In my opinion, the crystal clear, flat polycarbonate hurricane shutters are the only way to go. They look good, don't distort your view and act like storm windows by lowering your heating and cooling costs. I watched a video online and they look extremely strong, too.

anshuman
Post 3

What a description about Storm Shutters it is. It is giving a clear idea about comparison of varieties of shutters.

SarahG
Post 2

@seafoam - Hurricane storm shutters can be purchased in a clear version these days. I guess that does you no good in your current home, it's far too expensive to replace the old ones just because you want to be able to watch the storm as it blows through!

A few of our neighbors have bought the hurricane fabric that looks like screens. They are so much easier to put up and take down, even a little old lady can do it! Not only are they lightweight and simple to work with, you can see through the fabric.

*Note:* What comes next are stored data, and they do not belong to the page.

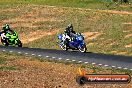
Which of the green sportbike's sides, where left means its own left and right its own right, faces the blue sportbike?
front

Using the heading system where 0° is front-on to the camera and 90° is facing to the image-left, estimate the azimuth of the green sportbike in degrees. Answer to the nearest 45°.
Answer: approximately 315°
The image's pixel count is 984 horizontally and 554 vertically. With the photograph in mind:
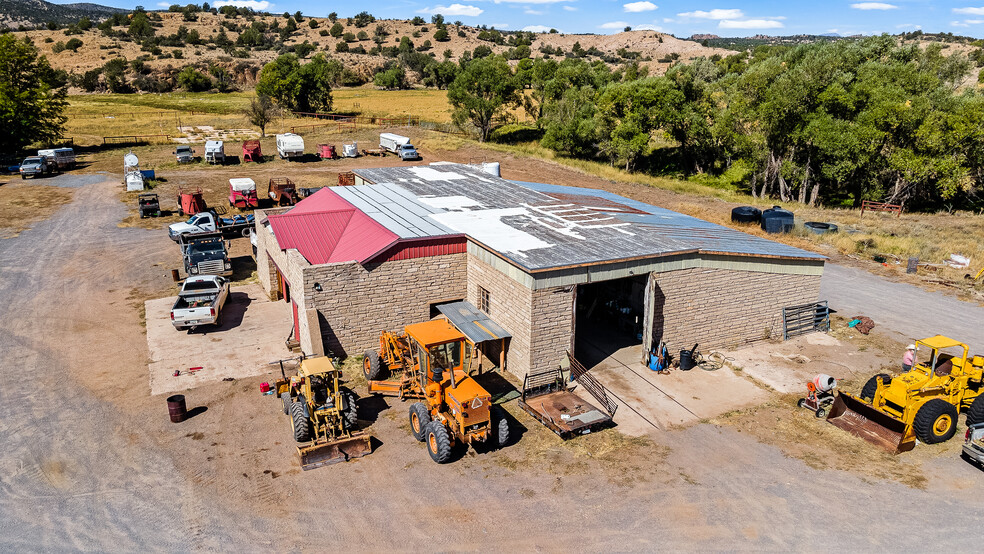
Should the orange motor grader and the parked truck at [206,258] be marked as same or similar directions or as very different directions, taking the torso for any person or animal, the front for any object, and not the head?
very different directions

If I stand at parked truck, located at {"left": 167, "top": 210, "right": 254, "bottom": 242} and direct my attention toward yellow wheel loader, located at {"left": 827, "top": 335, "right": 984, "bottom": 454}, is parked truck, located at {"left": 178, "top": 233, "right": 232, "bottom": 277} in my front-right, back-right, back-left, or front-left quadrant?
front-right

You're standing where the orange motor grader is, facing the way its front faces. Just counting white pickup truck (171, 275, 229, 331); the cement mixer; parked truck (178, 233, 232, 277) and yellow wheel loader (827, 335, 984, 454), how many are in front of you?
2

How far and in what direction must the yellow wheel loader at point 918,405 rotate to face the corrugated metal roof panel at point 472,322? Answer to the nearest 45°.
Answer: approximately 45° to its right

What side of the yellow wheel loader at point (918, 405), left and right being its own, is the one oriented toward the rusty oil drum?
front

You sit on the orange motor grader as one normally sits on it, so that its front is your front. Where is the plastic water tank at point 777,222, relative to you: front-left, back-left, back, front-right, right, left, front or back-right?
right

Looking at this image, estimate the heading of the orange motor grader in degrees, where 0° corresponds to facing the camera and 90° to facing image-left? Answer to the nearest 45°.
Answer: approximately 135°

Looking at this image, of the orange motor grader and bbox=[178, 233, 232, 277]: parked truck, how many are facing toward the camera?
1

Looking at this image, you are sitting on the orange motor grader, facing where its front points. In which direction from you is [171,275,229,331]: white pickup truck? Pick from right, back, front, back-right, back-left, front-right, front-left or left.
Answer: front

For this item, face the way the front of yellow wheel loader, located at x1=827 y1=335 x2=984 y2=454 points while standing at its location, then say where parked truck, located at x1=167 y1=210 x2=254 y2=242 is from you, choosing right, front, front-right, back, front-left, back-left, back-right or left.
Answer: front-right

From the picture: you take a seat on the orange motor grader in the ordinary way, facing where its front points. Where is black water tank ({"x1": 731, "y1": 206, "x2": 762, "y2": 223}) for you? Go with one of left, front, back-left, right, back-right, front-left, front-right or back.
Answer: right

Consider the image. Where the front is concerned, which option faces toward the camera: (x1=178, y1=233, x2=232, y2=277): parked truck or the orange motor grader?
the parked truck

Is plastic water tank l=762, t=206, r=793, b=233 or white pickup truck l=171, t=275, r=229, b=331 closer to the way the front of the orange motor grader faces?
the white pickup truck

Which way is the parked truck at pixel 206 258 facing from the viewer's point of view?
toward the camera

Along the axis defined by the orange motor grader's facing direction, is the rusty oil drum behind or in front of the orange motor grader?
in front

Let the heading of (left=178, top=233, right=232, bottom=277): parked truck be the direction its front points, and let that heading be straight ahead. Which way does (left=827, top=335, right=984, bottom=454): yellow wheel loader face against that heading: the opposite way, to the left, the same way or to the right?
to the right
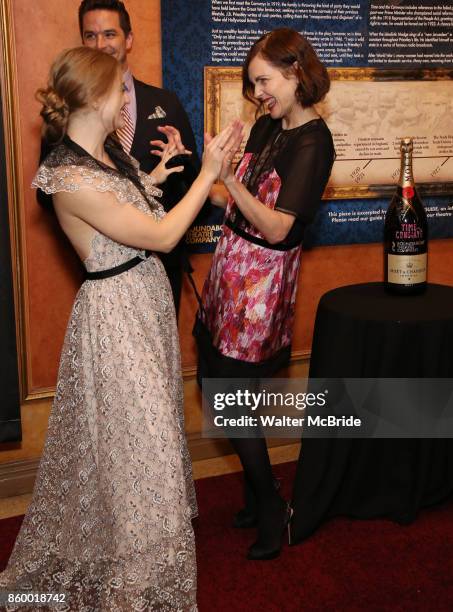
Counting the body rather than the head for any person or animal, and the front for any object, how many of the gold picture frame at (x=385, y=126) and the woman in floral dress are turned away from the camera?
0

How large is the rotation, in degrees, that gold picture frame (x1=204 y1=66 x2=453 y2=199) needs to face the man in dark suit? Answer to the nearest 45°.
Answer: approximately 45° to its right

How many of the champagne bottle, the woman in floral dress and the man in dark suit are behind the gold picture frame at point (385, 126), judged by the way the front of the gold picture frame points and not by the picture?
0

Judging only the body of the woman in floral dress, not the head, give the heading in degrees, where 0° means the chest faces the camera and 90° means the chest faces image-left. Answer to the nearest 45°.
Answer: approximately 45°

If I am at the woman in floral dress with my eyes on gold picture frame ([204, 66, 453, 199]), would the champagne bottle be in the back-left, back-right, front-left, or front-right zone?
front-right

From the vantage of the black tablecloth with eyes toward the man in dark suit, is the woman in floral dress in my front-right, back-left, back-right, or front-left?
front-left

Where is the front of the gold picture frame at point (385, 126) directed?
toward the camera

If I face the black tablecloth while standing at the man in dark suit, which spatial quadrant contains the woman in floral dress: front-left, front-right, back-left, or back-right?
front-right

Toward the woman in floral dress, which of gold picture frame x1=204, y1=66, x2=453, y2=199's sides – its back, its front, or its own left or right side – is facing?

Since hurricane season lasts such a long time (June 1st - November 30th), it's great to have shutters that are both strong and easy on the eye.

seafoam
Post 1

Storm panels have come a long way in the past few years. There are some nice, new options these days but we still own the old tried-and-true aluminum hurricane shutters.

They have their pros and cons — they take hours to set up and hours to take down. They are sturdy and dependable, but it's like being in a dark cave once they've been attached to every window in your home. Not being able to see out in the middle of a hurricane can make you feel pretty batty. I speak from experience after living through Charley and Wilma, two Florida hurricanes.